**Work item**
The entries are to be reproduced verbatim, with all pictures omitted.

**Data supplied**
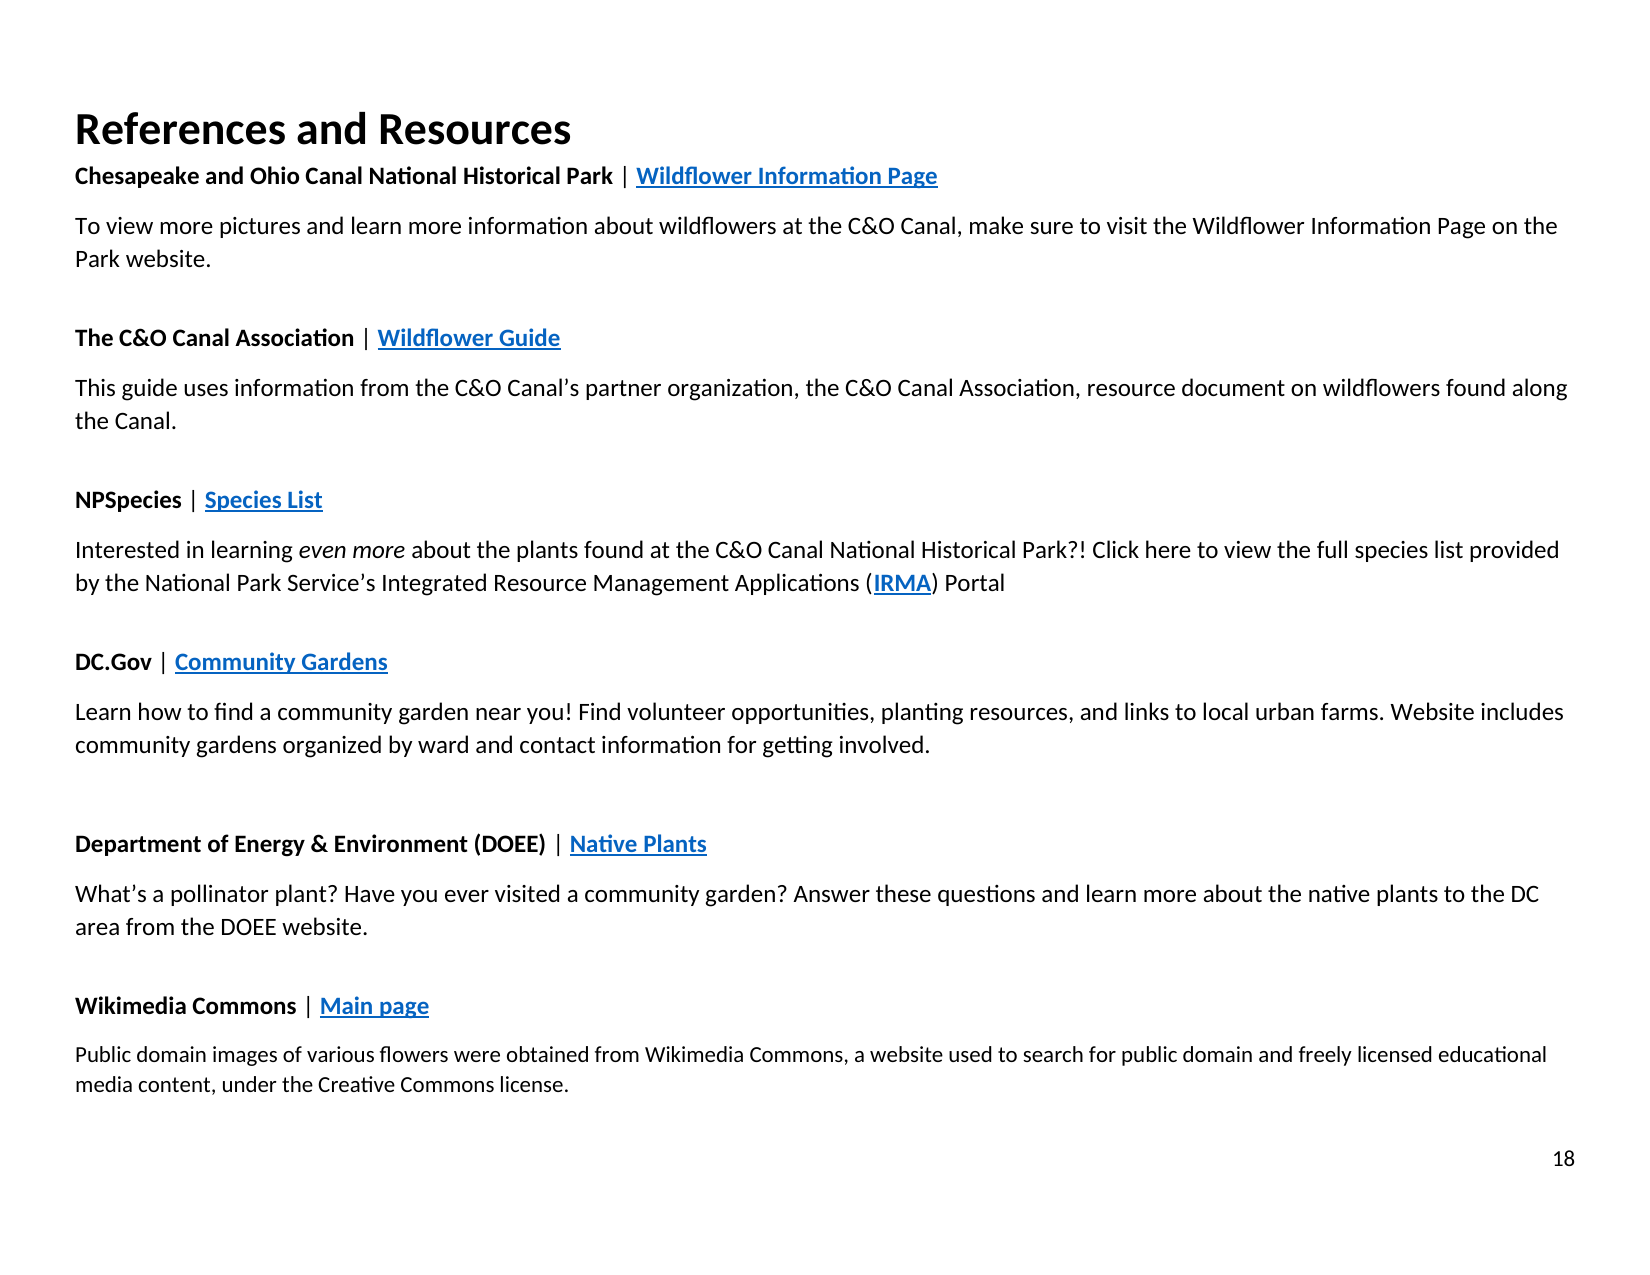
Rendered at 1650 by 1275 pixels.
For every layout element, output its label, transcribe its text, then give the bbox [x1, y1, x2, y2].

subtitle References and Resources [75, 100, 1575, 156]
text Public domain images of various flowers were obtained from Wikimedia Commons, a website used to search for public domain and freely licensed educational media content, under the Creative Commons license. [75, 1040, 1575, 1098]
text The C&O Canal Association | Wildflower Guide [75, 322, 1575, 353]
text What’s a pollinator plant? Have you ever visited a community garden? Answer these questions and learn more about the native plants to the DC area from the DOEE website. [75, 878, 1575, 971]
text Department of Energy & Environment (DOEE) | Native Plants [75, 828, 1575, 859]
text Chesapeake and Ohio Canal National Historical Park | Wildflower Information Page [75, 160, 1575, 191]
text This guide uses information from the C&O Canal’s partner organization, the C&O Canal Association, resource document on wildflowers found along the Canal. [75, 372, 1575, 466]
text To view more pictures and learn more information about wildflowers at the C&O Canal, make sure to visit the Wildflower Information Page on the Park website. [75, 210, 1575, 303]
text Wikimedia Commons | Main page [75, 990, 1575, 1021]
text Interested in learning even more about the plants found at the C&O Canal National Historical Park?! Click here to view the full species list provided by the National Park Service’s Integrated Resource Management Applications (IRMA) Portal [75, 534, 1575, 628]
text DC.Gov | Community Gardens [75, 647, 1575, 677]
text NPSpecies | Species List [75, 484, 1575, 515]
text Learn how to find a community garden near you! Find volunteer opportunities, planting resources, and links to local urban farms. Website includes community gardens organized by ward and contact information for getting involved. [75, 696, 1575, 759]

**Exercise solution**
Rendered at 1650 by 1275 pixels.
For every layout element, output its label, transcribe its text, then give the bbox [x1, y1, x2, y2].

subtitle References and Resources [75, 100, 1575, 156]
text Public domain images of various flowers were obtained from Wikimedia Commons, a website used to search for public domain and freely licensed educational media content, under the Creative Commons license. [75, 1040, 1575, 1098]
text The C&O Canal Association | Wildflower Guide [75, 322, 1575, 353]
text What’s a pollinator plant? Have you ever visited a community garden? Answer these questions and learn more about the native plants to the DC area from the DOEE website. [75, 878, 1575, 971]
text Department of Energy & Environment (DOEE) | Native Plants [75, 828, 1575, 859]
text Chesapeake and Ohio Canal National Historical Park | Wildflower Information Page [75, 160, 1575, 191]
text This guide uses information from the C&O Canal’s partner organization, the C&O Canal Association, resource document on wildflowers found along the Canal. [75, 372, 1575, 466]
text To view more pictures and learn more information about wildflowers at the C&O Canal, make sure to visit the Wildflower Information Page on the Park website. [75, 210, 1575, 303]
text Wikimedia Commons | Main page [75, 990, 1575, 1021]
text Interested in learning even more about the plants found at the C&O Canal National Historical Park?! Click here to view the full species list provided by the National Park Service’s Integrated Resource Management Applications (IRMA) Portal [75, 534, 1575, 628]
text DC.Gov | Community Gardens [75, 647, 1575, 677]
text NPSpecies | Species List [75, 484, 1575, 515]
text Learn how to find a community garden near you! Find volunteer opportunities, planting resources, and links to local urban farms. Website includes community gardens organized by ward and contact information for getting involved. [75, 696, 1575, 759]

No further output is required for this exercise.